Plus glaçant que jamais avec ses violons stridents, le classique du suspense hitchcockien Psycho est montré au Festival de Cannes dans une version inédite au son reconstruit grâce à une technique révolutionnaire, développée par une petite société française.

C'est l'un des évènements de Cannes Classics, programmation de la sélection officielle dédiée aux films anciens restaurés, dont les séances, avec celles du Cinéma de la Plage, sont ouvertes au public pendant le festival.

«Dans la fameuse scène du meurtre dans la douche, à l'origine il ne devait pas y avoir de musique. Mais le compositeur Bernard Herrmann a fait jouer l'orchestre derrière le plateau et Alfred Hitchcock a été séduit», raconte Olivier Attia, PDG de la société Audionamix née en 2003.

«Le problème c'est qu'avec le son en mono du film, on a perdu l'émotion qu'ont ressentie Herrmann et Hitchcock sur le tournage. Avec cette restauration sonore, nous l'avons retrouvée», affirme cet ingénieur de formation.

Autrefois laboratoire de recherche, Audionamix emploie une poignée de mathématiciens très pointus, docteurs en traitement du signal, dont la tâche est de concevoir des algorithmes permettant de séparer les sources musicales.

«Nous récupérons une bande son et au moyen de formules mathématiques, nous élaborons des prototypes informatiques qui séparent le violon, la guitare, la voix et les effets sonores qui la composent. Nous entrons en quelque sorte dans l'ADN du son», précise Olivier Attia.

Décomposer les 149 minutes - dont 46 minutes de musique -, de la bande-son de Psycho (le «de-mixing» disent les professionnels) en 81 «blocs» sonores, eux-mêmes divisés en 378 sources, a pris environ deux semaines.

Puis le studio américain Universal, producteur de ce film de 1960, plus grand succès commercial d'Hitchcock, a procédé au «re-mixing» ou recréation du son qui vise à procurer au spectateur - en salle ou en DVD, Blu-ray - une expérience inédite.

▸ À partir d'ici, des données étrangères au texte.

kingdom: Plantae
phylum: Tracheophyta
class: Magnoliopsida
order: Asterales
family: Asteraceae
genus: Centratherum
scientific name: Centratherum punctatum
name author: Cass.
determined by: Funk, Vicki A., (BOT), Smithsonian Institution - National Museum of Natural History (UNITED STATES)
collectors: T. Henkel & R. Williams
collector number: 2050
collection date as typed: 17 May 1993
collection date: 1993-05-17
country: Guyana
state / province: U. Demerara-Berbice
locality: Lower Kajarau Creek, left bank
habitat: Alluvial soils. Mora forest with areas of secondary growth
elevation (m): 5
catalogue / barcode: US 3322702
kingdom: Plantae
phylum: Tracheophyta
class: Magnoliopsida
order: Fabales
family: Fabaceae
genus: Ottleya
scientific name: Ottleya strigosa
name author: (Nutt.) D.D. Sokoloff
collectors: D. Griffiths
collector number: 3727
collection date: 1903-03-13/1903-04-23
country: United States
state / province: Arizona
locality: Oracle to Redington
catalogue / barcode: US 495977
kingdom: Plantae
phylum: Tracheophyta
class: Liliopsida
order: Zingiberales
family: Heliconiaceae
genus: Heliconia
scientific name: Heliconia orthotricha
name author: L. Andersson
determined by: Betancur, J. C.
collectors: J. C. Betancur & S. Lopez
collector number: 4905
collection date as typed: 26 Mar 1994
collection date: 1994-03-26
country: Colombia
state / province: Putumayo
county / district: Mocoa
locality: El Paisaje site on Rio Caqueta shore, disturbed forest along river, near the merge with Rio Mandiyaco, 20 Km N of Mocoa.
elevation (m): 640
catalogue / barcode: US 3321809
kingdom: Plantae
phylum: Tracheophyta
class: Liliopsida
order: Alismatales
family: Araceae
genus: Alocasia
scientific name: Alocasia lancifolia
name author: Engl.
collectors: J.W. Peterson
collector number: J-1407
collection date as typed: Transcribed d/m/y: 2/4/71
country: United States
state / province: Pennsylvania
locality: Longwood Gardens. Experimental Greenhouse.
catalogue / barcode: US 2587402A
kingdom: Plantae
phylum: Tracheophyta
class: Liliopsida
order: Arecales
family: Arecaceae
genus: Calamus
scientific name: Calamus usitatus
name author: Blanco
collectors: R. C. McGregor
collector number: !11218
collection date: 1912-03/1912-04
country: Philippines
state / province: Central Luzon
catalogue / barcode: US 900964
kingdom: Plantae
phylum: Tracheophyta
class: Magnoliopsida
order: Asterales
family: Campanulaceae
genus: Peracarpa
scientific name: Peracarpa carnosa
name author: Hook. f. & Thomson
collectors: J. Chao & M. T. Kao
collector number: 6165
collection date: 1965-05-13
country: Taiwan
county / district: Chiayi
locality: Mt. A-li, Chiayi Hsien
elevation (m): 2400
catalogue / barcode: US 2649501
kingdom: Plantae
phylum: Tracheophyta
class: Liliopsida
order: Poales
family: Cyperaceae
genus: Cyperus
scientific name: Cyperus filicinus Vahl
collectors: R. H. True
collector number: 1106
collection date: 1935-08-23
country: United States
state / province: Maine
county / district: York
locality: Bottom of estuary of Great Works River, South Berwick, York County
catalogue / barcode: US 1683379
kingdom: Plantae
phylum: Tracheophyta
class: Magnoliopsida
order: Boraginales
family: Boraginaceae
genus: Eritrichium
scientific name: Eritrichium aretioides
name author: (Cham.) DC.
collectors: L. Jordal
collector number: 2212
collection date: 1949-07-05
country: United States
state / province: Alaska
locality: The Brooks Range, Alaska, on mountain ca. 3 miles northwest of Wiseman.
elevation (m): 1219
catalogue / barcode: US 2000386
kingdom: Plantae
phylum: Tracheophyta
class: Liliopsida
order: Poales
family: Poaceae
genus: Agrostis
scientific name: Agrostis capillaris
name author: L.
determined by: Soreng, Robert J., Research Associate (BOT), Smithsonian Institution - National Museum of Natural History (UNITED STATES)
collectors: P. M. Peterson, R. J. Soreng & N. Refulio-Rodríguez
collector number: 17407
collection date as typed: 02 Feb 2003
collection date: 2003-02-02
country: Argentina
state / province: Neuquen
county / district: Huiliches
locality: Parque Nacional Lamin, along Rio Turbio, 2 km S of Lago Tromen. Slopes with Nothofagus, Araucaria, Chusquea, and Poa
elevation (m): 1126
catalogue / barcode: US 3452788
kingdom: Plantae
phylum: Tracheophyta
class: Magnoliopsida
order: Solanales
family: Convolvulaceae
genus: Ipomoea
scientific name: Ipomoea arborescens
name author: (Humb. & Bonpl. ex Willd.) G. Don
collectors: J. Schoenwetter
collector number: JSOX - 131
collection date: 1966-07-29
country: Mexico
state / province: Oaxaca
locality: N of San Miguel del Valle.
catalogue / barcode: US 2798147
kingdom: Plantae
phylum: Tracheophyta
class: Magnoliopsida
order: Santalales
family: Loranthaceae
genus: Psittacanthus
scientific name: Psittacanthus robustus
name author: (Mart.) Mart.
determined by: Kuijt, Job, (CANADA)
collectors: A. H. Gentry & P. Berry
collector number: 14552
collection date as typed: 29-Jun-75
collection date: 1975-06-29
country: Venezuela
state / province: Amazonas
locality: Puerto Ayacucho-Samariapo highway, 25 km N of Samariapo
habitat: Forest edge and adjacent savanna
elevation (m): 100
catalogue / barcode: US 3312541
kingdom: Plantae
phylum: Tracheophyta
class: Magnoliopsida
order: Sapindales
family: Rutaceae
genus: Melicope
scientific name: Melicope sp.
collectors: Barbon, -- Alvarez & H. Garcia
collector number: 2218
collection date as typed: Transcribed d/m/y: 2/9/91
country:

Parfois, ce minutieux travail réserve quelques surprises.

«En décomposant la bande son d'une scène, nous nous sommes retrouvés avec un son que nous n'arrivions pas à identifier. C'est alors qu'une personne du studio qui avait assisté au tournage, s'est souvenue de quelque chose», relate M. Attia.

«Une partie du film a été tournée en été dans un hangar où il faisait très chaud. Les fenêtres étaient ouvertes et des oiseaux sont entrés, que l'on entend distinctement chanter, une fois le son isolé!», explique-t-il.

Le but de cette restauration est de «conférer la qualité des enregistrements d'aujourd'hui aux films du passé».

«Et nous apportons une dynamique au son, qui vous donne la sensation qu'il surgit derrière ou devant vous. On ne peut plus restaurer l'image d'un film et laisser le son d'origine, le spectateur est très déçu», dit M. Attia.

En plein développement, Audionamix a travaillé sur une partie du son du film La vie en rose d'Olivier Dahan, pour lequel la Française Marion Cotillard a remporté l'Oscar de la meilleure actrice l'an dernier. «Nous avons travaillé sur la voix d'Édith Piaf, extraite d'enregistrements originaux. Nous l'avons remastérisée pour obtenir un son pur et spatialisé».

Sollicitée aussi par l'industrie musicale, cette petite entreprise d'une vingtaine de salariés a récemment restauré pour la major du disque Universal, un grand succès du début des années 1940, We'll Meet Again de la Britannique Vera Lynn - qui ponctue avec ironie le Dr. Strangelove de Stanley Kubrick.